The right of the dominant owner to maintain the easement is so fundamental that maintenance is almost universally alleged and cited as the operative hostile act in prescriptive easement cases that it can fairly be said to have become definitional.  In Stanley v. Laughter, 162 N.C. App. 322, 324, 590 S.E.2d 429, 431 (2004), the Court of Appeals held that the trial court did not err in granting a defendant's motion for directed verdict on the plaintiffs' claims for trespass, negligence and injury to real property, where defendant "removed the trees and shrubbery from his land and [a] thirty-foot strip of land in order to gain access to [a] sixty-foot wide easement from his 1.46 acre tract." Where the right exists it encompasses the right to an injunction to prohibit prevention of such maintenance as declared in Stokes County Soil v.

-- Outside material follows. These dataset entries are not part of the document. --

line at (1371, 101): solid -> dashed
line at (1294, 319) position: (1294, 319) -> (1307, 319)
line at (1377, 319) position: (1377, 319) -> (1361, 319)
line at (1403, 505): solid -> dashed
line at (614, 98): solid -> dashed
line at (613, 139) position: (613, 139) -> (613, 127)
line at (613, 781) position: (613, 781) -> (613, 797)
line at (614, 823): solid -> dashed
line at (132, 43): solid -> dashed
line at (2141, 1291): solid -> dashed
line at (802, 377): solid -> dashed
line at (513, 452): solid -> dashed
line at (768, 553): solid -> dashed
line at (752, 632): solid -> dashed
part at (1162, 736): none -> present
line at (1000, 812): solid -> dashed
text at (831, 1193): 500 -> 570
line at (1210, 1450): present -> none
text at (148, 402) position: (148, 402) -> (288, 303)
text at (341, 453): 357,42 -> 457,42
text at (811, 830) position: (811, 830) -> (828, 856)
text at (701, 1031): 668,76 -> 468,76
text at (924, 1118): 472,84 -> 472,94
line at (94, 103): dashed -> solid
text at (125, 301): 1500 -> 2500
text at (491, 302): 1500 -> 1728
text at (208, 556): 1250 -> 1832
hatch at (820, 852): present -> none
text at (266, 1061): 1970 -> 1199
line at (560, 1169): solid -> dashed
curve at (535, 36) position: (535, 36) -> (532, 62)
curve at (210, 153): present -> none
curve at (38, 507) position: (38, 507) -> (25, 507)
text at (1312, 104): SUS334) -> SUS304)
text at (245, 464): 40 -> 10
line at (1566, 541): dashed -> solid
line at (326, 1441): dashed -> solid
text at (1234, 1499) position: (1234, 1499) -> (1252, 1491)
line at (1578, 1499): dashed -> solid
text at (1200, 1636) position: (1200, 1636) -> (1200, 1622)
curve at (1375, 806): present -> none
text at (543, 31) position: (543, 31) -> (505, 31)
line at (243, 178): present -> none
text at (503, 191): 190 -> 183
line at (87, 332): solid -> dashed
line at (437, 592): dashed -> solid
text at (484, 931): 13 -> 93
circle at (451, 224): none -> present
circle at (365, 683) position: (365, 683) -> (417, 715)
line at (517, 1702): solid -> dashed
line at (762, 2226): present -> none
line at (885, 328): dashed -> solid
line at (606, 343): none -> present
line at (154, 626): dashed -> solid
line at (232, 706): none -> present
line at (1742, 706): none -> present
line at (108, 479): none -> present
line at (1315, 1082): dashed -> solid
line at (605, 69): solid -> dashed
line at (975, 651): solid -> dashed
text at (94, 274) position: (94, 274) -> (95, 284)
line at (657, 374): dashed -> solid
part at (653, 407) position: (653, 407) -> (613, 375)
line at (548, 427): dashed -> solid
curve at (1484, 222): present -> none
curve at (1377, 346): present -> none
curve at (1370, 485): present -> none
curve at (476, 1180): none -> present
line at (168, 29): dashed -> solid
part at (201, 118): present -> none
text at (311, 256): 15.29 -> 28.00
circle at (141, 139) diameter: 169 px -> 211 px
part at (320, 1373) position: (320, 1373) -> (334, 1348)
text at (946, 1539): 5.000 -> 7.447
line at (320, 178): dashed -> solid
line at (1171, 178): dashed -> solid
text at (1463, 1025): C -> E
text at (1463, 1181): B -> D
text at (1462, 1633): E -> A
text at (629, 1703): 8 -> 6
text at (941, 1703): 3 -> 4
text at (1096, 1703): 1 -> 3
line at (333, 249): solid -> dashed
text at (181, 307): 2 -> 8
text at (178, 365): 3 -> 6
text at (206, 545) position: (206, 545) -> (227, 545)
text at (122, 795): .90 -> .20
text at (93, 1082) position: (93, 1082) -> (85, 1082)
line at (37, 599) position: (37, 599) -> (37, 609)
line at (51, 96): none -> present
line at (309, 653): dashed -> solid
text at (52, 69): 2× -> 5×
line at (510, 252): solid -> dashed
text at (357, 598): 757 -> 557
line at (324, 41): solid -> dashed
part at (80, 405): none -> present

Shelton, 67 N.C. App. 728, (1984). That case also held that summary judgment is appropriate where no genuine issue of fact concerning the right to perform maintenance and to the acts of preventing maintenance existed and the plaintiff was entitled to injunctive relief as a matter of law.

In conclusion, the question begged by the Court of Appeals is whether the Plaintiffs may exercise their common law right to clear the easement of vegetation that prevents the use of the easement to the full width.